*WORK TO COMPLETE*.
(a) According to the passage on commitment and rejection, what two things define the difference between a healthy and an unhealthy relationship?
(b) Copy word for word part of the passage on commitment and rejection, beginning at the words "Healthy relationships require" and stopping after the words "healthy conflict management.".

*DOCUMENT SECTION*.
To achieve meaning and a sense of importance and identity we need to commit to something: a partner, a career path, a goal, a belief, a lifestyle, etc. This commitment requires the rejection of alternatives narrowing freedom. Rejection makes our lives better because it’s the act of choosing a value and as a consequence rejecting alternatives. Without clear rejection, we have no sense of identity since we’re not choosing values that define us in who we are as a person. 

 

Having too many choices, also known as the Paradox of Choice, we get overwhelmed and are less satisfied with whatever we choose because we’re constantly worrying about what if we chose anything else. Despite the fact that commitment limits our freedom, counterintuitively, it gives us more freedom since we’re no longer distracted by what’s unimportant and provides us with a clear focus on what we have and what makes us happy and healthy.

 

Healthy relationships require boundaries and rejection. According to the author, the difference between a healthy and unhealthy relationship is defined by two main things: how well each person accepts responsibility and how willing both individuals are to be rejected and reject the other person. 

 

Conflict on the other hand is necessary to maintain a healthy relationship as well as healthy conflict management. 

 

A relationship turns unhealthy when one person or both expect the other person to take responsibility for their problems or take on too much responsibility for the other person. A healthy way would be to help your partner solve their own problems, supporting them while they figure out their own issues and vice versa.

*RECORDED INFORMATION*.
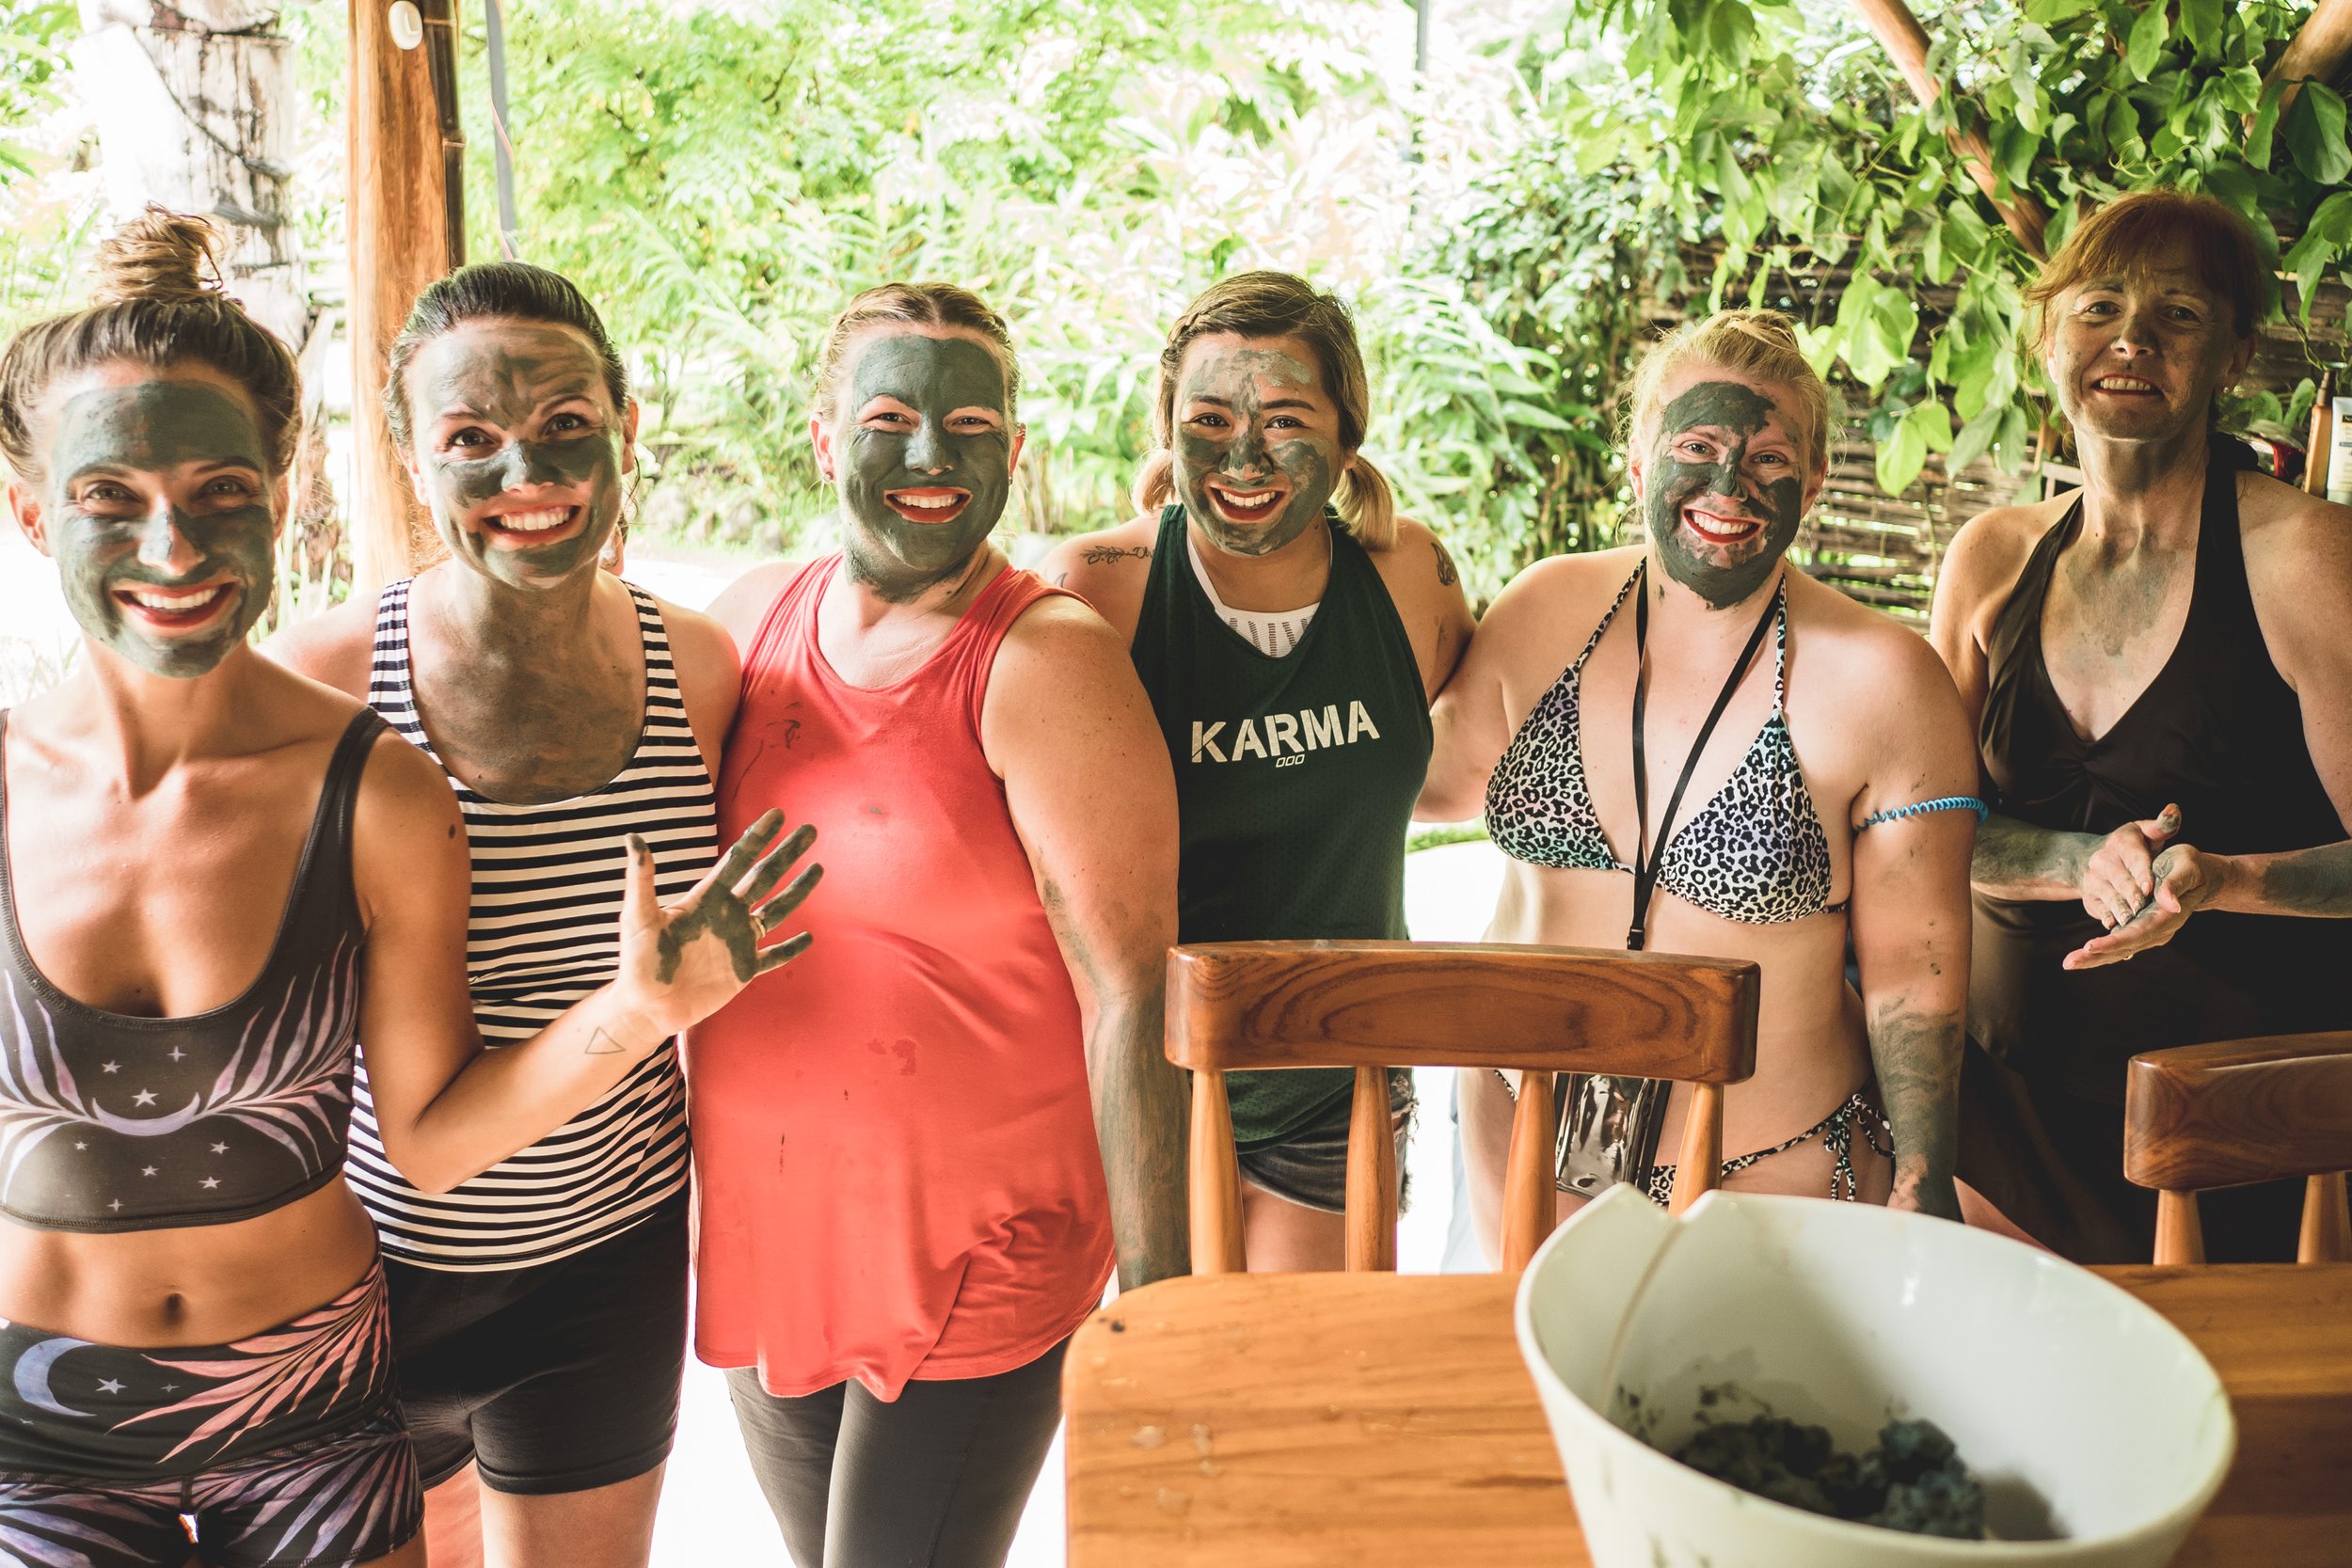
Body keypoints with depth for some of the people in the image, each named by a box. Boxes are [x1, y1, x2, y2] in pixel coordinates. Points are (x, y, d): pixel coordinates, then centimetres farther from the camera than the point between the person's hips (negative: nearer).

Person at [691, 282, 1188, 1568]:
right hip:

*EXERCISE RESULTS*.
(a) How well each person accepts responsibility, and how willing both individuals are to be rejected and to reject the other person.

(b)
Healthy relationships require boundaries and rejection. According to the author, the difference between a healthy and unhealthy relationship is defined by two main things: how well each person accepts responsibility and how willing both individuals are to be rejected and reject the other person. 

 

Conflict on the other hand is necessary to maintain a healthy relationship as well as healthy conflict management.